| Your goal |
Would you count how many lines of the entries below include the word "Menjadi"? Give nothing but the number.

Stored data entries:

-- -- --

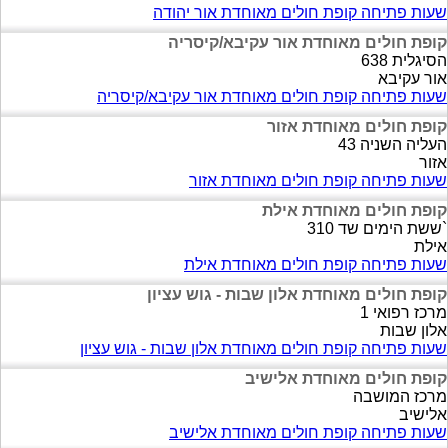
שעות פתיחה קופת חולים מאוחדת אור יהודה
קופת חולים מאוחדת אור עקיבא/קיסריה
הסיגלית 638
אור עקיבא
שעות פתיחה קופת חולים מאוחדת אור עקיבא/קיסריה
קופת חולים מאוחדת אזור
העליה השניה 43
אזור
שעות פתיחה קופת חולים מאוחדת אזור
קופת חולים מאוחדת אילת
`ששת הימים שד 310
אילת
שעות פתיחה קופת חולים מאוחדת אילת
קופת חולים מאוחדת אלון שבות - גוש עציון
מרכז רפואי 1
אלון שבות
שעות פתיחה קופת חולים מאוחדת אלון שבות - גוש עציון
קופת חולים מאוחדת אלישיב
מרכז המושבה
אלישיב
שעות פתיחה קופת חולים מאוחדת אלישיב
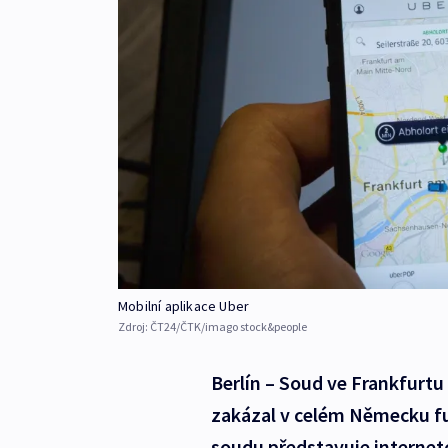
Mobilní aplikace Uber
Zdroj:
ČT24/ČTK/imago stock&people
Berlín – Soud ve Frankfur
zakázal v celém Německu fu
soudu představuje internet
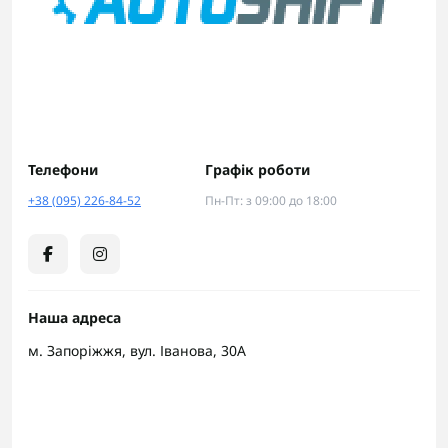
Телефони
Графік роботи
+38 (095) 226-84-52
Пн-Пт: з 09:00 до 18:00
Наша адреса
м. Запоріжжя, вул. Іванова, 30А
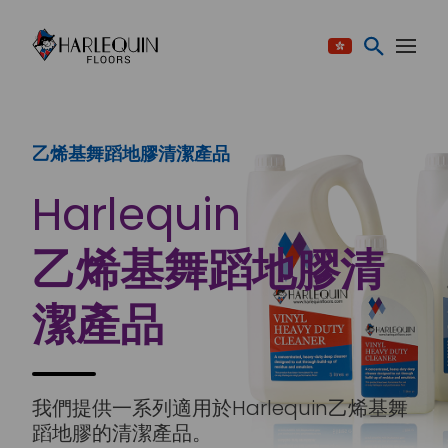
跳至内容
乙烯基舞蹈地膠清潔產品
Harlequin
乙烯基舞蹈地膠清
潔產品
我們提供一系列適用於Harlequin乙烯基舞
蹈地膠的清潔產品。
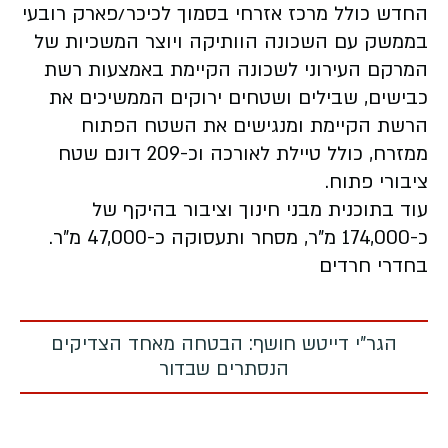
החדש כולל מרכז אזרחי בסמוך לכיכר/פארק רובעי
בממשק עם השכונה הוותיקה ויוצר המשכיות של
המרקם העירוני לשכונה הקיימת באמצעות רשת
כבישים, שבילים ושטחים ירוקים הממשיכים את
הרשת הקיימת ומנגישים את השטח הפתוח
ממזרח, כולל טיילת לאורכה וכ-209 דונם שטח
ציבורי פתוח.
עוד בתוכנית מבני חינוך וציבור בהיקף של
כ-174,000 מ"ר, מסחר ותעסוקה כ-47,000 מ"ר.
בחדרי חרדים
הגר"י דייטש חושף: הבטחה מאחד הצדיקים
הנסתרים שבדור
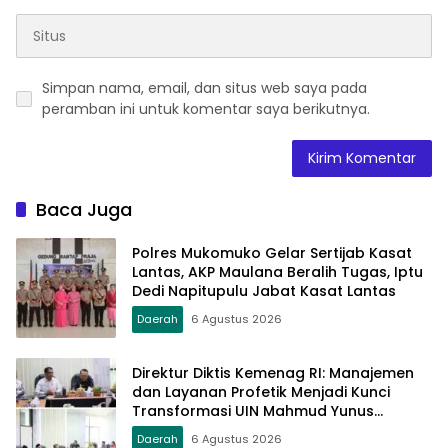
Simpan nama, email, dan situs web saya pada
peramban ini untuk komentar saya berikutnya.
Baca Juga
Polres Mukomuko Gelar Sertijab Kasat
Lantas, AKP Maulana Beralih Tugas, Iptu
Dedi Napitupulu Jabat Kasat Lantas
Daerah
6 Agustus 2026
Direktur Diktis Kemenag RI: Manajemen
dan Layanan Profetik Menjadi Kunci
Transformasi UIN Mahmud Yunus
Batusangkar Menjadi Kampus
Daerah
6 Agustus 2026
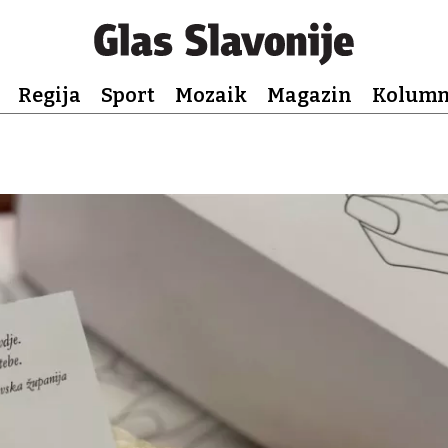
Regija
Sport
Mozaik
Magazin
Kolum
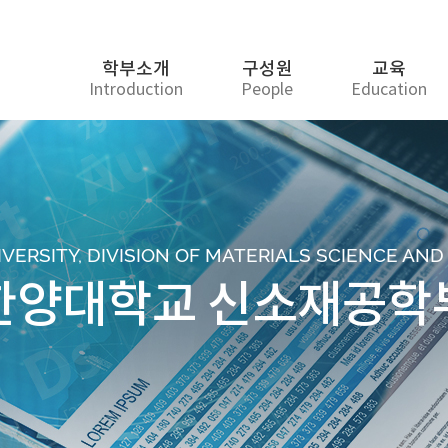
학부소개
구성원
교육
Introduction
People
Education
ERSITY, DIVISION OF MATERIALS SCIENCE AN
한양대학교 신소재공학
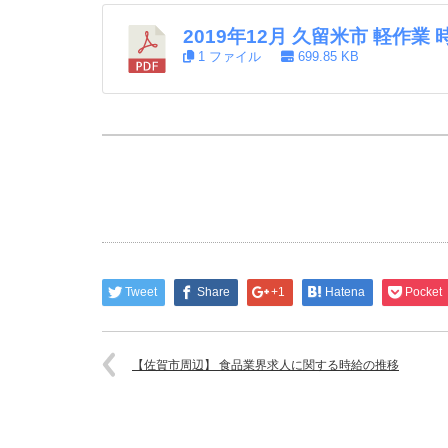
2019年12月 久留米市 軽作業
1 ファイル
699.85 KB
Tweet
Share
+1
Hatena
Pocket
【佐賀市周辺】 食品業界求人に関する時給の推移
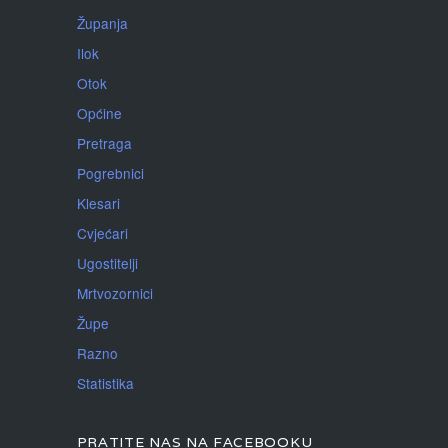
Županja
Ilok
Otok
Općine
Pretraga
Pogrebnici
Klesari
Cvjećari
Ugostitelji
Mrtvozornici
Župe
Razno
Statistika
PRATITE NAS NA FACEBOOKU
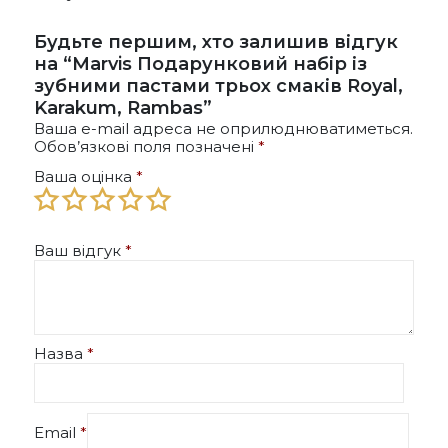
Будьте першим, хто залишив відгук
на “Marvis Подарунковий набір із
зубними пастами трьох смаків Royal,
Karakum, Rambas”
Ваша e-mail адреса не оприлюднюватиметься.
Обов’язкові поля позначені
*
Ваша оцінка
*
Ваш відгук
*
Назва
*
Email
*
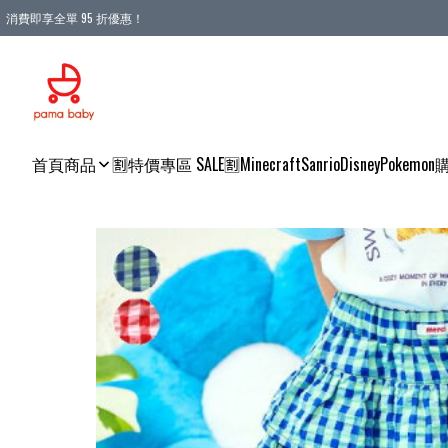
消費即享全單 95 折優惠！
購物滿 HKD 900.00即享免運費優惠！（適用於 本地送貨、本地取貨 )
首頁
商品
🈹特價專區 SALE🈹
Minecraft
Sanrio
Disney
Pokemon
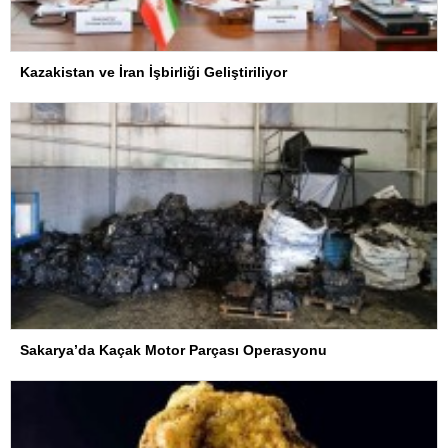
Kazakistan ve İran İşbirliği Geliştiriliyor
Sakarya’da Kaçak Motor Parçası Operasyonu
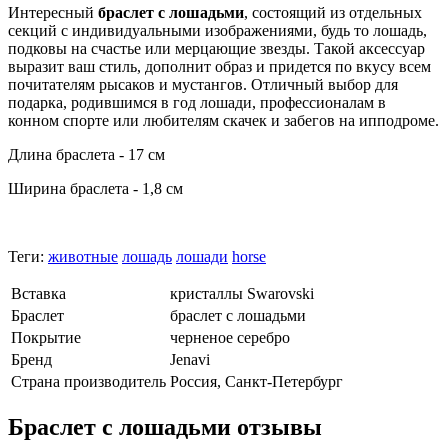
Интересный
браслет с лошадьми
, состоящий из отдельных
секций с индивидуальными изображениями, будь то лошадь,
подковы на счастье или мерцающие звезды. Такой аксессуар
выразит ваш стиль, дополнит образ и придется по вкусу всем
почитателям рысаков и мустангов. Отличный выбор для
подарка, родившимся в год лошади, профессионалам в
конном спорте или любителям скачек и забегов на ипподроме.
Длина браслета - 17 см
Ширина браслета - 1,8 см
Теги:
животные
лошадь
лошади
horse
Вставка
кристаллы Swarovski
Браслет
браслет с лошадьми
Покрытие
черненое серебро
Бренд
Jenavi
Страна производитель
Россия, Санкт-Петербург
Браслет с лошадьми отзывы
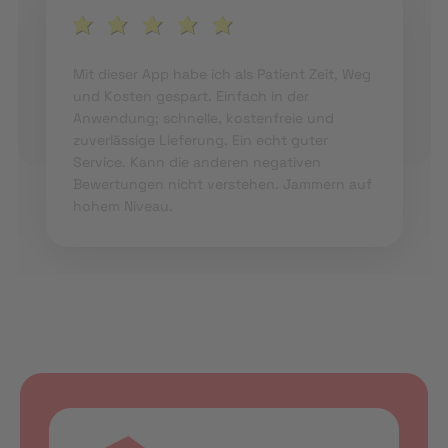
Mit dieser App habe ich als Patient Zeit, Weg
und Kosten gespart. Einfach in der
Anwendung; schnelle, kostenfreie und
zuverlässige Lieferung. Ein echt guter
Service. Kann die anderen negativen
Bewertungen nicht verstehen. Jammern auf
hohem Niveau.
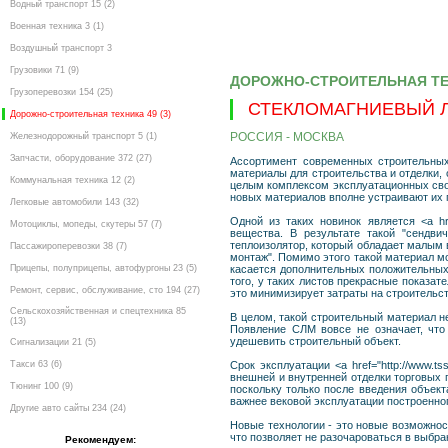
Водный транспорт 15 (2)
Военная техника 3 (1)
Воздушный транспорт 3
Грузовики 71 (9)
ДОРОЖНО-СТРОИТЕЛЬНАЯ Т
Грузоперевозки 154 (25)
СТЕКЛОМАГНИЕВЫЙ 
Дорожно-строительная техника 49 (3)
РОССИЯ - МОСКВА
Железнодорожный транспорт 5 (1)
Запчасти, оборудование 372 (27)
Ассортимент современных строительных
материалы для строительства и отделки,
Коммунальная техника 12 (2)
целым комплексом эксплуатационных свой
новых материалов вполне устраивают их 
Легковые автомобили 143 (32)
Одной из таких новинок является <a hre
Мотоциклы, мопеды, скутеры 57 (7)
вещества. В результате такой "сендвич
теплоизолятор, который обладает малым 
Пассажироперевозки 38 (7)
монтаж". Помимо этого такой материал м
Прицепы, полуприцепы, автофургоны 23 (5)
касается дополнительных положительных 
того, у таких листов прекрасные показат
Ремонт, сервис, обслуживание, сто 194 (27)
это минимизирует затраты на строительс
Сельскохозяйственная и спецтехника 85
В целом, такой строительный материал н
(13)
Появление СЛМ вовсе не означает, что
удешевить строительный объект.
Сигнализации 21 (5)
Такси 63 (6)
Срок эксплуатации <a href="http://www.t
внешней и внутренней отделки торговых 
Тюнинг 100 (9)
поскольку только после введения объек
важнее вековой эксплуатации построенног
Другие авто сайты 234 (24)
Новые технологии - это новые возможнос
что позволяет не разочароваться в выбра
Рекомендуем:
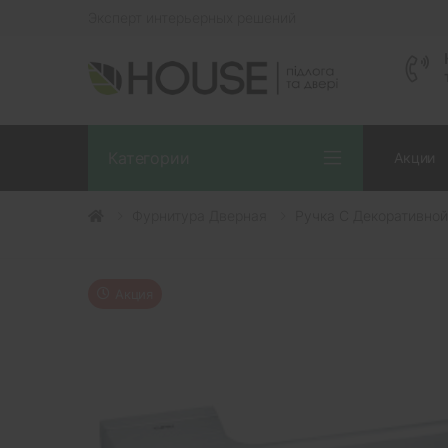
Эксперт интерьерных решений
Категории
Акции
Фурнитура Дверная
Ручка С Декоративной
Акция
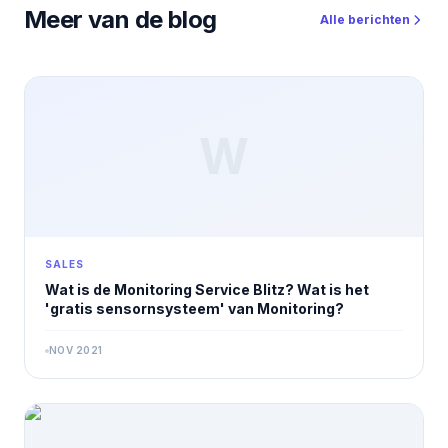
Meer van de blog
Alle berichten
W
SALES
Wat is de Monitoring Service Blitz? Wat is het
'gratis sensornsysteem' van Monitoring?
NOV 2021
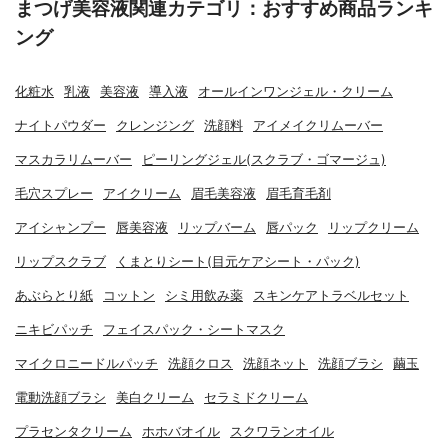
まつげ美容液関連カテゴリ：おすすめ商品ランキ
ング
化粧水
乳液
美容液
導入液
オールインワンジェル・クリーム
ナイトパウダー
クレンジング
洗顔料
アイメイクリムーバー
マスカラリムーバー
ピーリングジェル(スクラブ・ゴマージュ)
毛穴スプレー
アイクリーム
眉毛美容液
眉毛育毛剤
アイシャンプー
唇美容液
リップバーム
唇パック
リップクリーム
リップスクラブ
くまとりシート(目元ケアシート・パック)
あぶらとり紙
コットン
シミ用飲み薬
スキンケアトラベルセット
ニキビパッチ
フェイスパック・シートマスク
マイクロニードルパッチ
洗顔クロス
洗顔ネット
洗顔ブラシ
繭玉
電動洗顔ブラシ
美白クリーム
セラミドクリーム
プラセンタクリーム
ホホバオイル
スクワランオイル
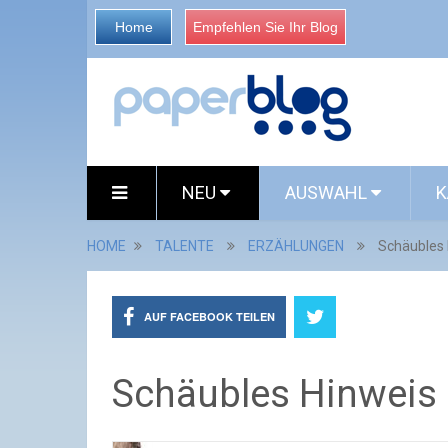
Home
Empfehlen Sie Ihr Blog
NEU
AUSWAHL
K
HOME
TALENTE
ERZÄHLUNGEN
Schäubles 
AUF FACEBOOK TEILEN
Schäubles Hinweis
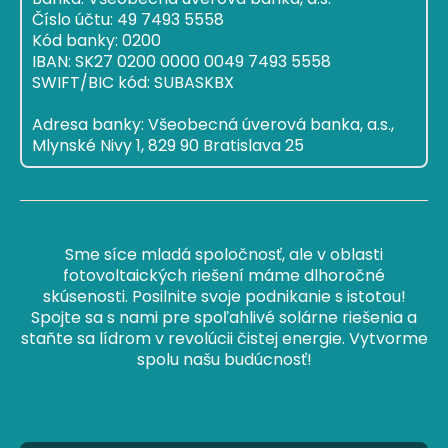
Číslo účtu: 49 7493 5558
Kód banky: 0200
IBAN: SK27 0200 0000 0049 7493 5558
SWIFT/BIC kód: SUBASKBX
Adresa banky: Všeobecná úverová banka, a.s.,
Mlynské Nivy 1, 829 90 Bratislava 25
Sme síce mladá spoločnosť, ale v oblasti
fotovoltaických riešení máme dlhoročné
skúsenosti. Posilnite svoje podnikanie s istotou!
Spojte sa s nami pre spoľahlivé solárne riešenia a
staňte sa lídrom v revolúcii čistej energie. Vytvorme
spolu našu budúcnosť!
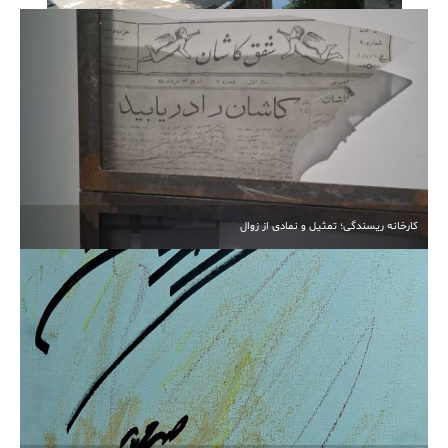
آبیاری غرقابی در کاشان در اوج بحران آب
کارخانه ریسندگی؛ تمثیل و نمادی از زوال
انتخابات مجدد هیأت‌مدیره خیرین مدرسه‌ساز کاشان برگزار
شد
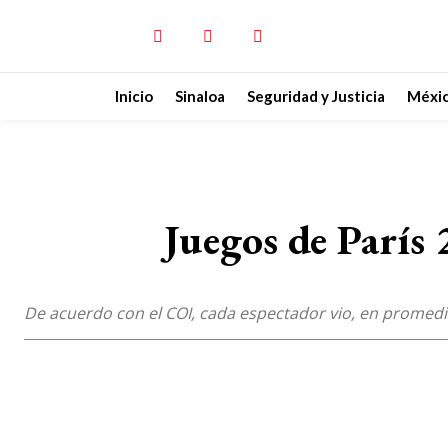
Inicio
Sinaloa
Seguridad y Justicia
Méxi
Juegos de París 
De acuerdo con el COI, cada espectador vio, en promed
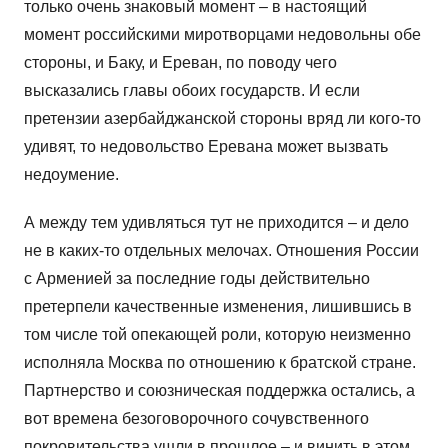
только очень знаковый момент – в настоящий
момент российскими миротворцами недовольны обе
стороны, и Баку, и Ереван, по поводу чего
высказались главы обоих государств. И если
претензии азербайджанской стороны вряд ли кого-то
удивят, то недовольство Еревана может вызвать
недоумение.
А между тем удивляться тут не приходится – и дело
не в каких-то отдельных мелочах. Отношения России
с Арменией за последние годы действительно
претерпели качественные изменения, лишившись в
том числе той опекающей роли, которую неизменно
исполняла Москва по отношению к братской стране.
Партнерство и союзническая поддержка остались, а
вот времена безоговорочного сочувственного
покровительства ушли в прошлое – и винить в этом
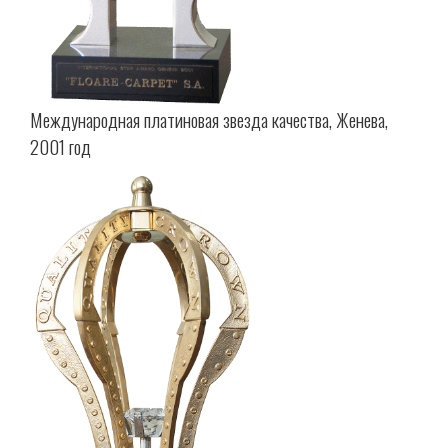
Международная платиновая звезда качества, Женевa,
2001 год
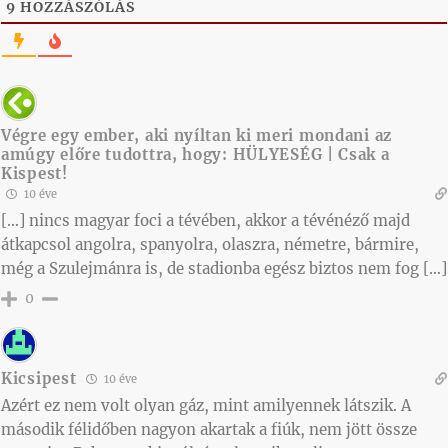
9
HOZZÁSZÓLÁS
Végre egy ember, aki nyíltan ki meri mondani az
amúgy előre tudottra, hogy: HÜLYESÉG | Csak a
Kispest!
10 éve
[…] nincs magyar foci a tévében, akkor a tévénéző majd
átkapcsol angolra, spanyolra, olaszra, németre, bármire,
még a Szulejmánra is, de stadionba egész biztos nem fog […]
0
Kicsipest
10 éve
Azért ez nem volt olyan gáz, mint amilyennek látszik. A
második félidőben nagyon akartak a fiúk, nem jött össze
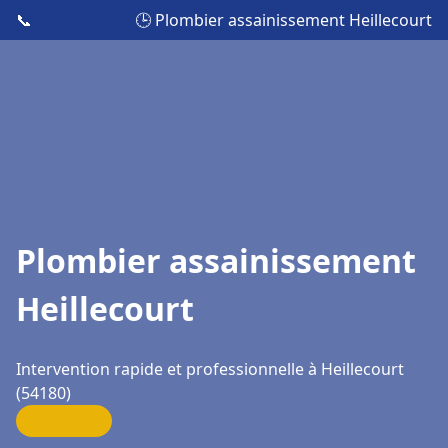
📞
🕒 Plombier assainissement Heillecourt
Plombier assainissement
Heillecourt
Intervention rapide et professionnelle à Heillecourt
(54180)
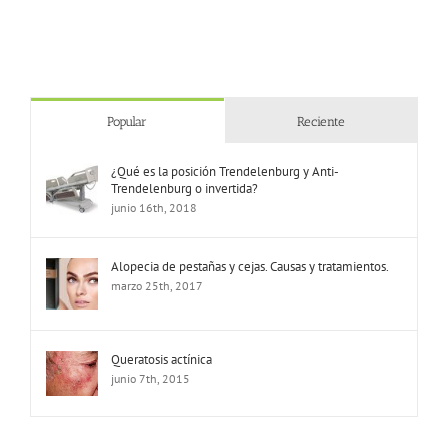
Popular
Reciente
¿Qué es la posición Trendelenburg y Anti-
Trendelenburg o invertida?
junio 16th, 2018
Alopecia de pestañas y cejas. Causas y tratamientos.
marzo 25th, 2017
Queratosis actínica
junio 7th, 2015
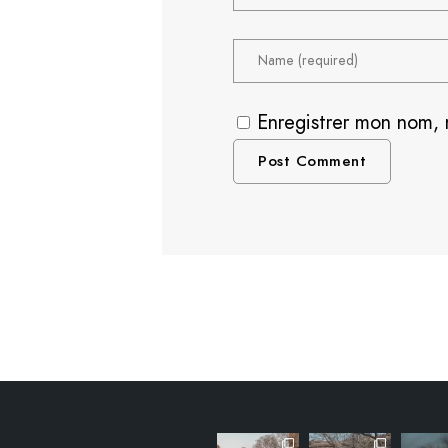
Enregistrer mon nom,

-- -- --

| Result |
2